L’assassinat raciste de Georges Floyd a relancé aux Etats Unis mais aussi en Europe la question des anciens esclavagistes et autres colonisateurs honorés par des noms de rues et/ou des statues.
À Périgueux comme à Excideuil, l’honneur fait au Maréchal Bugeaud doit être mis en question.
Il faudrait, nous dit-on, donner la parole aux historiens ? Ils l’ont prise et les faits sont établis.
Non seulement Bugeaud a été comme bien d’autres sabreurs de son siècle un colonisateur de l’Algérie, mais il a été un maître de la politique de la terre brûlée. Ce n’est pas une image ! Pour Bugeaud, il s’agit « d’empêcher les Arabes de semer, de récolter, de pâturer (…) de jouir de leurs champs . Allez tous les ans (disait-il en juin 1845 à ses officiers partant en « mission ») leur brûler les récoltes (…) ou bien exterminez les jusqu’au dernier (…). Si ces gredins se retirent dans leurs casernes, imitez Cavaignac aux Shébas ! Fumez-les à outrance comme des renards. »
Appliquant fidèlement ces consignes, le colonel Pélissier n’hésite pas à asphyxier plus de 1000 hommes, femmes et enfants de la tribu des Ouled Riah qui s’étaient réfugiés avec leur bétail dans une grotte du Dahra, près de Mostaganem.
C’était les 18, 19 et 20 juin 1845, il y a 175 ans jour pour jour, terrible anniversaire !

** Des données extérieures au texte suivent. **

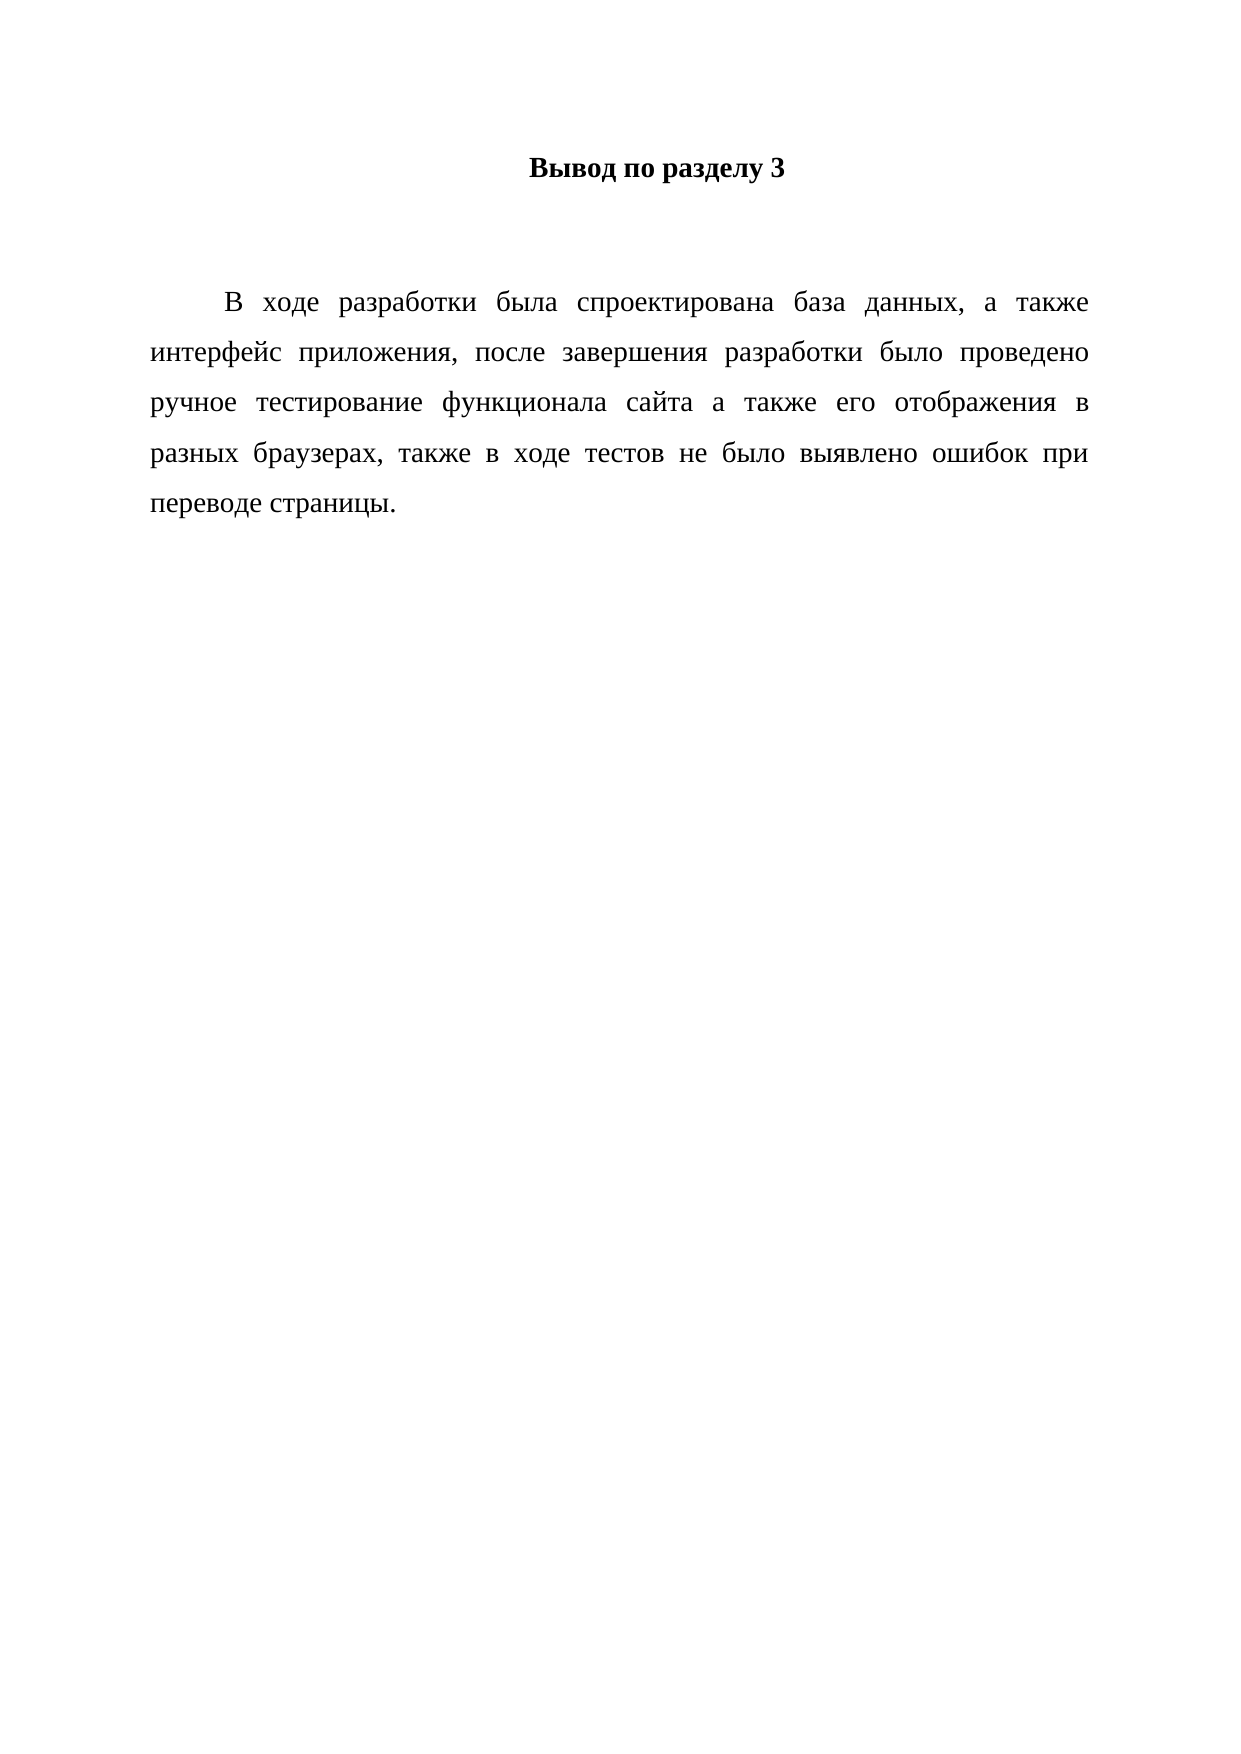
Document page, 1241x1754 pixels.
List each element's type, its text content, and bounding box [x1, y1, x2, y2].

subtitle Вывод по разделу 3 [150, 150, 1090, 183]
text В ходе разработки была спроектирована база данных, а также интерфейс приложения, после завершения разработки было проведено ручное тестирование функционала сайта а также его отображения в разных браузерах, также в ходе тестов не было выявлено ошибок при переводе страницы. [150, 284, 1090, 519]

« À l’entrée gisaient des bœufs, des ânes, des moutons (…). Parmi ces animaux et entassés sous eux, se trouvaient des femmes et des enfants. J’ai vu un homme mort, le genou à terre, la main crispée sur la corne d’un bœuf. Devant lui était une femme tenant son enfant dans ses bras… »(1)
Le massacre bouleverse et indigne à Paris et dans toute l’Europe, mais le Gouverneur Général de l’Algérie, le maréchal Bugeaud, loin de condamner son subordonné, le soutient et assume ce crime de guerre :
« Fallait-il que le colonel Pélissier se retirât et abandonnât la partie ? Aurait-il dû attaquer de vive force ? Se résigner à un simple blocus, qui pouvait durer 15 jours, c’était perdre un temps précieux pour la soumision du Dahra. Après avoir pesé ces diverses parties, il se décida à employer le moyen qui lui avait été recommandé par le Gouverneur Général pour les cas d’extrême urgence.(…) Les répressions énergiques produisent les mêmes effets chez tous les peuples, dans la guerre ordinaire, dans la guerre civile, dans les émeutes. Il vaut mieux pour la politique et pour l’humanité frapper fort une fois que de frapper souvent… »(2)
Pour le politologue et historien Olivier le Cour Grandmaison, « Bugeaud est le théoricien et le praticien d’une guerre qui doit être qualifiée de totale puisqu’elle débouche sur l’effondrement de deux distinctions majeures, liées entre elles et constitutives des guerres réglées, comme on les nomme alors. La distinctions entre civils et militaires, destinée à préserver autant que faire se peut les premiers de la violence des combats, et celle entre sanctuaire et champ de bataille, indispensable pour permettre aux populations de trouver refuge en des lieux qui doivent être épargnés par les affrontements. » (3)
« Ense et aratro » (par l’épée et par la charrue), sa devise, a fait de Bugeaud un précurseur de la révolution nationale, ce qui a évité à sa statue périgourdine d’être fondue en 1941 comme celle de Daumesnil, ainsi sauvée par un autre maréchal, Pétain, dont on a débaptisé toutes les rues.
Que disent Périgueux et Excideuil à leurs enfants et à leurs visiteurs en faisant de Bugeaud un de leurs héros, en leurs centres ? S’il s’agit de faire œuvre éducative, que ces statues soient rangées au musée !
Que les Périgourdins qui partagent cet avis se regroupent sans tarder.
Contact : Bernard Collongeon
Mail : bernard.collongeon2@laposte.net
(1) Extrait d’une lettre adressée à sa famille par un soldat de la colonne Pélissier, cité par P. Christian in L’Afrique française, Paris, 1846
(2) Extrait du Moniteur Algérien, journal officiel de la colonie du 15 juillet 1845
(3) Olivier Le Cour Grandmaison, Coloniser. Exterminer : sur la guerre et l’État colonial, Paris, Fayard, 2005, cité in Guide du Bordeaux colonial et de la métropole bordelaise, Paris, Syllepse, 2020.